A la sazón todo se ilumina un poco. Viajo en el tiempo hasta el estudio de la casa materna, vuelvo a ser ese adolescente de 14 años que ha estado pegado a todos los partidos del mundial que se jugó en tierras mexicanas. Soy ese chico que, tirado en el suelo, mira a la televisión con la ilusión intacta, aquel que no conoce los entretelones del drama futbolístico y que está solamente dispuesto a dejarse llevar por esos hombrecitos de pantalla que corren tras la pelota mientras sobre sus espaldas llevan la emoción de miles de chicos como yo. Nostalgia pura, recuerdos de tiempos felices en los que todo parecía más fácil y en los que uno ignoraba lo que se iba a encontrar en el largo camino de baldosas amarillas que no va derecho hacia la tierra de Oz, sino a lugares mucho más tenebrosos y lúgubres en los que supuestamente no existen magos milagrosos, al menos hasta que aparecen personajes como Maradona para demostrarnos lo contrario.
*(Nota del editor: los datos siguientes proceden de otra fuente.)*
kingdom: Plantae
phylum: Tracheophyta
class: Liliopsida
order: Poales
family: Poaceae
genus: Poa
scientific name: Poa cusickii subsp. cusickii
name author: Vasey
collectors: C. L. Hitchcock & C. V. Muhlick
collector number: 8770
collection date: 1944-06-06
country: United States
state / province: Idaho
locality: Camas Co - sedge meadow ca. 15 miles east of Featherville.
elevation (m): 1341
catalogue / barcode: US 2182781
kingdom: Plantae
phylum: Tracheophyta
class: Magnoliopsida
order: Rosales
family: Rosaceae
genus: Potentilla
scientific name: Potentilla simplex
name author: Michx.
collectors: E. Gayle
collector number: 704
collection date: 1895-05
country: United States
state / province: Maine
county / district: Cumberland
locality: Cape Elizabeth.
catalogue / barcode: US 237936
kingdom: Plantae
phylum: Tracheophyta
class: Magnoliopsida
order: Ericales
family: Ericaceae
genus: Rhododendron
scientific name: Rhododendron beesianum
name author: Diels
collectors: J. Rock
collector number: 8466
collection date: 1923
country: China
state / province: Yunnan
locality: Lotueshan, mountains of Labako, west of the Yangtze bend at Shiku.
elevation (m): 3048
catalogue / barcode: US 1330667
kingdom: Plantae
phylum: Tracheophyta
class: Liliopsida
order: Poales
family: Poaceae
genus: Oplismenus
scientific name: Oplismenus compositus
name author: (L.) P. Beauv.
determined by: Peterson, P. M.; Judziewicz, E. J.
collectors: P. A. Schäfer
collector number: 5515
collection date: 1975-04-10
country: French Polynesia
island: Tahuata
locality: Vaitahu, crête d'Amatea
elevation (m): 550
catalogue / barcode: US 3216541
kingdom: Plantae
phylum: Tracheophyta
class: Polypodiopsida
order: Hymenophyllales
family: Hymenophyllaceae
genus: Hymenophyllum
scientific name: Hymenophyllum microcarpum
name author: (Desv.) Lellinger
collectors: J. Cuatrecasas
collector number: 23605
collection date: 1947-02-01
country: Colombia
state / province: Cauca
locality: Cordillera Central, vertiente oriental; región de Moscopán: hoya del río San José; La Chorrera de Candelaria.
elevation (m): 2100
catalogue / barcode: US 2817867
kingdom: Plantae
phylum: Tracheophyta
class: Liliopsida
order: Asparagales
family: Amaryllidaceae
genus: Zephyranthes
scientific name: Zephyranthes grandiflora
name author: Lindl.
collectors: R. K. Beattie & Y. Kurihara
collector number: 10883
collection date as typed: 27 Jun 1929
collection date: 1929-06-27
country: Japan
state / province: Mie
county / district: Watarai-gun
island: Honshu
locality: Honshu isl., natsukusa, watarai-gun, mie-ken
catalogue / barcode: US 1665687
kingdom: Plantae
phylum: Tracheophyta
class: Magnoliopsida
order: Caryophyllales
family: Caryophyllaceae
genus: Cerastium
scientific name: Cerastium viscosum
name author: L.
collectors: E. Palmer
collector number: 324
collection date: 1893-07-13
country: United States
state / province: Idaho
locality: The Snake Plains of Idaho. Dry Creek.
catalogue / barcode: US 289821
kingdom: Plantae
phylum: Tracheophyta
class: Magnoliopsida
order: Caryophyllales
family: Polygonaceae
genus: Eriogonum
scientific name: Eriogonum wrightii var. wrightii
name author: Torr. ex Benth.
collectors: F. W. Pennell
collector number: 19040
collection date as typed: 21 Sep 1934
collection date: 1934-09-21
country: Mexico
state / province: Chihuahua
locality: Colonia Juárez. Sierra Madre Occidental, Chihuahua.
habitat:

Entonces me doy cuenta de la razón de estas líneas, por qué durante todo el 25 de noviembre de 2020 sentí que tenía que terminar el día sentado frente al papel electrónico para escribir sobre el Diego: porque soy uno de tantos que ha entendido que a veces la felicidad tiene forma de balón y que uno puede ser capaz de reencontrarse momentáneamente con ella, sobre todo cuando recuerda cómo la trajeron hasta tu sala los profetas de lo feliz, aquellos predicadores de una fe que no glorifica la culpa sino que se la pasa por el caño para terminar enterrándola en una portería. Diego Armando Maradona, cuando estuvo en la cancha, fue uno de ellos…

Mi intento de elegía está completo. Será uno más de tantos que se van a publicar en los próximos días, meses o incluso años. Porque está claro que Maradona ha pasado a formar parte de ese panteón que está reservado para los inolvidables, para aquellos que han dejado huella tanto en las masas como en los individuos que las conforman. Y sí, algo muy importante hizo el mítico Pelusa para que todas las redacciones del mundo se detuvieran, para que los canales de televisión volcaran horas de transmisión hablando de su carrera, de sus altibajos personales, de sus constantes luchas, para que ya entrada la madrugada del día 26, un aspirante a contar las cosas por escrito esté poniéndole punto final a este artículo.

El Diego nos hizo felices, y ello no es poco en este mundo tan convulso en el que los ratos de felicidad se nos escurren constantemente por entre los dedos, todo mientras tratamos de entender por qué esos momentos son tan escasos como los goles en el fútbol de nuestros días, como lo son en el eterno partido de la vida misma.